→ EXCERPT PROVIDED

Iain Walker (born 6 December 1976) is a British diplomat. Between August 2017 and June 2021, he was the United Kingdom's High Commissioner to Ghana. A law graduate of the University of Dundee, Scotland, Walker worked in the Prime Minister's Delivery Unit under Tony Blair and Gordon Brown, before serving as the as a Director of Finance and Strategy at the Foreign, Commonwealth & Development Office in London.

Early life and education 
Walker attended Hillside Primary and Harris Academy in Dundee. He studied law at the University of Dundee, Scotland and graduated in 1998. He later moved to London where he qualified as a chartered accountant with Ernst & Young (EY) specialising in banking and capital markets.

Career 
Walker has held consulting roles at PricewaterhouseCoopers (PwC) and Ernst & Young (EY) two of the ‘Big Four’ accounting firms in the past. Prior to entering into the public service, Walker worked in Malawi and Kenya for International non-government organisation, then later for the United Nations (UN) in Ethiopia. He returned to London to work in the Prime Minister's Delivery Unit initially for Tony Blair and then subsequently Gordon Brown.

→ AVAILABLE DATA
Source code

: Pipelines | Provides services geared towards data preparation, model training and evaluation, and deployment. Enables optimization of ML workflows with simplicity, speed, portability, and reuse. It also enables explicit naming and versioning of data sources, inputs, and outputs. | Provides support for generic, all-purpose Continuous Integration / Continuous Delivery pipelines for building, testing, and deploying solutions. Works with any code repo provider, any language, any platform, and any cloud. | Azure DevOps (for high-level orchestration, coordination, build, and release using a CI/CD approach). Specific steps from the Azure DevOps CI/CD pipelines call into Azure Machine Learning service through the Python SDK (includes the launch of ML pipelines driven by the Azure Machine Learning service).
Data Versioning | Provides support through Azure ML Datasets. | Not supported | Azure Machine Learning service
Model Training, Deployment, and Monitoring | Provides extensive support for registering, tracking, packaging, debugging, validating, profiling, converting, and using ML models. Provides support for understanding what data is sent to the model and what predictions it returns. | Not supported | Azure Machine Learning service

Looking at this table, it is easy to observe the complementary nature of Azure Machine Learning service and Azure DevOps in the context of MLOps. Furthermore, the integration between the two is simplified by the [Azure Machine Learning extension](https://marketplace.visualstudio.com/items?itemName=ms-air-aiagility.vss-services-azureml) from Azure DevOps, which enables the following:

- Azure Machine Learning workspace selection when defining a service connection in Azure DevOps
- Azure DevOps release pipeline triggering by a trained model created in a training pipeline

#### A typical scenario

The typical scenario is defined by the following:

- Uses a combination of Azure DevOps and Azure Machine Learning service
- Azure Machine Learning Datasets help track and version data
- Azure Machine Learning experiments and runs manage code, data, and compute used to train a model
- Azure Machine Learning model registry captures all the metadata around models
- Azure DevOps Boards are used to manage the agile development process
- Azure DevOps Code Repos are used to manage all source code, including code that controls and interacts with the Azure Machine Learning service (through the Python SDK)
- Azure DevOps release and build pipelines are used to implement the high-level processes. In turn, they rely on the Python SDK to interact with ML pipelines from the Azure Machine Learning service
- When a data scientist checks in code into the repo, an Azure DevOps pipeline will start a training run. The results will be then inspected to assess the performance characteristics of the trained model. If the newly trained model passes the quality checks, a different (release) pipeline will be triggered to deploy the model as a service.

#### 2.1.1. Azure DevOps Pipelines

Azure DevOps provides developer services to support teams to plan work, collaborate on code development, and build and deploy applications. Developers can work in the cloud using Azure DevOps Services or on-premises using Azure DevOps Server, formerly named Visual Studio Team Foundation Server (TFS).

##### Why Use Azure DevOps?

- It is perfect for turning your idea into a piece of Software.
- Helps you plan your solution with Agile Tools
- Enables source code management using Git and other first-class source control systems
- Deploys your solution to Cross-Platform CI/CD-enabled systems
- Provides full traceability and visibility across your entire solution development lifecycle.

→ WHAT YOU ARE ASKED TO DO
Retype the passage from the biography of Iain Walker, starting at "Iain Walker (born" and ending at "and capital markets.". Nothing in the data is needed for this.

→ ANSWER BOX
Iain Walker (born 6 December 1976) is a British diplomat. Between August 2017 and June 2021, he was the United Kingdom's High Commissioner to Ghana. A law graduate of the University of Dundee, Scotland, Walker worked in the Prime Minister's Delivery Unit under Tony Blair and Gordon Brown, before serving as the as a Director of Finance and Strategy at the Foreign, Commonwealth & Development Office in London.

Early life and education 
Walker attended Hillside Primary and Harris Academy in Dundee. He studied law at the University of Dundee, Scotland and graduated in 1998. He later moved to London where he qualified as a chartered accountant with Ernst & Young (EY) specialising in banking and capital markets.